Notable Alumni: Bob Shepard, Ben Bartch, John McDowell
Clemens Stadium, in Collegeville, is also known as “The Natural Bowl”. Nestled on the side of a U-shaped hill and surrounded by a beautiful green forest, the natural beauty integrated into its configuration creates a vibrant aesthetic unlike any other stadium in the country. Along with its historic stadium is the school’s football program that matches in prestige. The Johnnies are the winningest football program of the division with a 653-251-24. Most recently, in this past year the school saw former offensive tackle Ben Bartch selected in the fourth round of the NFL draft by the Jacksonville Jaguars. And of course, we can’t forget the alumni quarterback Bob Shepard who later became the PA announcer for the New York Yankees. Home to many records, a superior alumni coalition, and an organic elegance that is only found at Saint John’s University solidifies the stadium as elite.
Related Coach Rating: Gary Fasching
Related Minnesota Schools: University of St. Thomas, Bethel University
2. Titan Stadium – University of Wisconsin-Oshkosh
Home Team: UW Oshkosh Titans
Year Built: 1970
Capacity 9,800 seats
Notable Alumni: Hal Robl, Eber Simpson, and Milt Wilson
A close contender to the best stadium in all of Division III arenas is JJ Keller Field at Titan Stadium, home to the University of Wisconsin-Oshkosh. Originally built in 1970, the facility underwent upgrades in 2004 thanks to the generous contributions from both public and private entities including JJ Keller and Associates. The venue is of Olympic-quality, 9-lane running track and a synthetic turf field designed to reduce injury risk. In the past five seasons alone, the Titans have made an impressive run in the national tournament. They are large competitors and claim notable alumni like Hal Robl, Eber Simpson, and Milt Wilson. Although the team has not yet seen an athlete excel to the professional level, there remains a strong traditional culture and continued motivation to push for excellence within the NCAA.
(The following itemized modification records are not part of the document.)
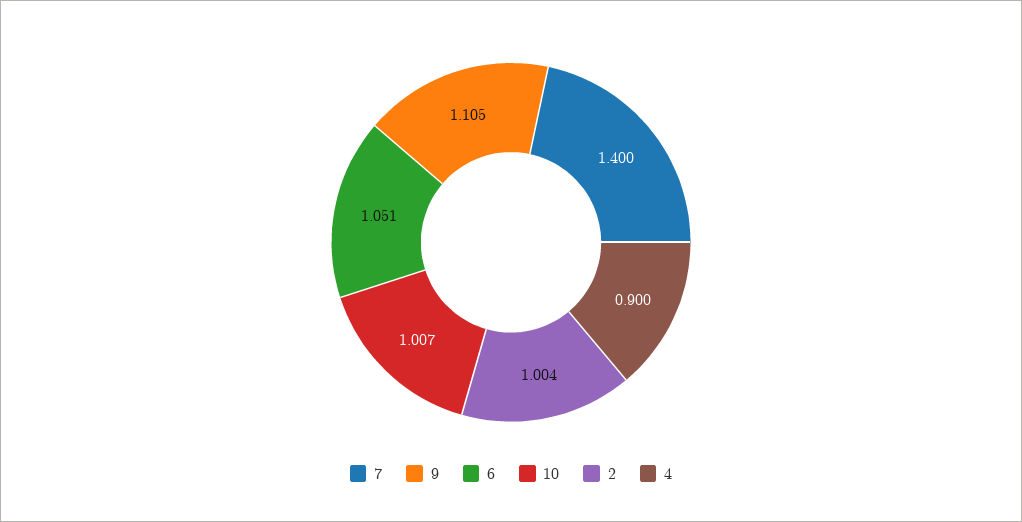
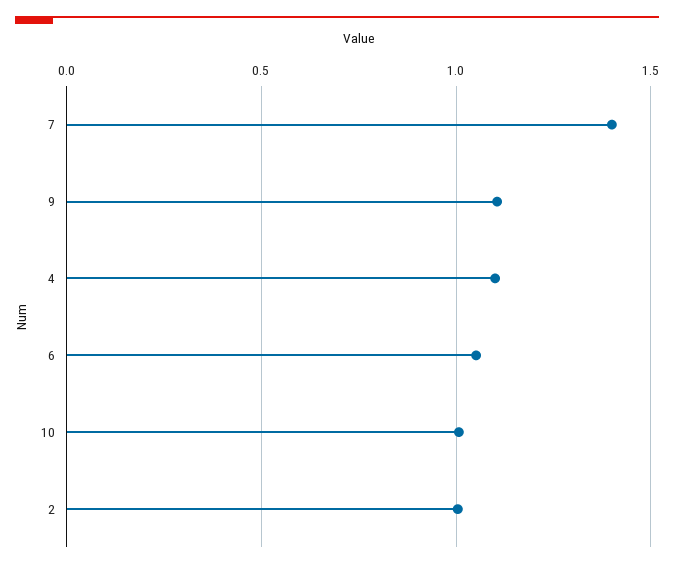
  {
    "7": 1.4,
    "9": 1.105,
    "6": 1.051,
    "10": 1.007,
    "2": 1.004,
-   "4": 0.9
+   "4": 1.1
  }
Related Coach Rating: Pat Cerroni
Related Wisconsin Schools: UW-Eau Claire, UW- Stevens Point
1. Perkins Stadium – University of Wisconsin
Home Team: Whitewater Warhawks
Year Built: 1970
Record Crowd: 17,535 on September 23, 2017. NCAA Division III record for attendance.
Notable Alumni: Derek Stanley, Matt Blanchard, Jake Kumerow, Quin Meinerz
At the top of the list is Perkins Field, home of the University of Wisconsin Warhawks. Perkins Field is a monstrosity with seating able to accommodate 13,500 spectators. It is almost double the size of most of the other most significant stadiums in the division, making this location an absolute standout. The stadium is named after Coach Forrest Perkins, the man who spearheaded the construction of the stadium in 1970. This stadium is the perfect place to foster a tradition of success at home to the 6-time national champion Warhawks, the most recent being in 2016. Further boosting their tradition of success, the Warhawks have sent more than 20 athletes to play professionally in the NFL and CFL since 1970 including Derek Stanley, Matt Blanchard, and Jake Kumerow. With a winning tradition and the Division 3 outlier that is Perkins Field, this program will continue to be interesting to watch as they continue to grow and succeed.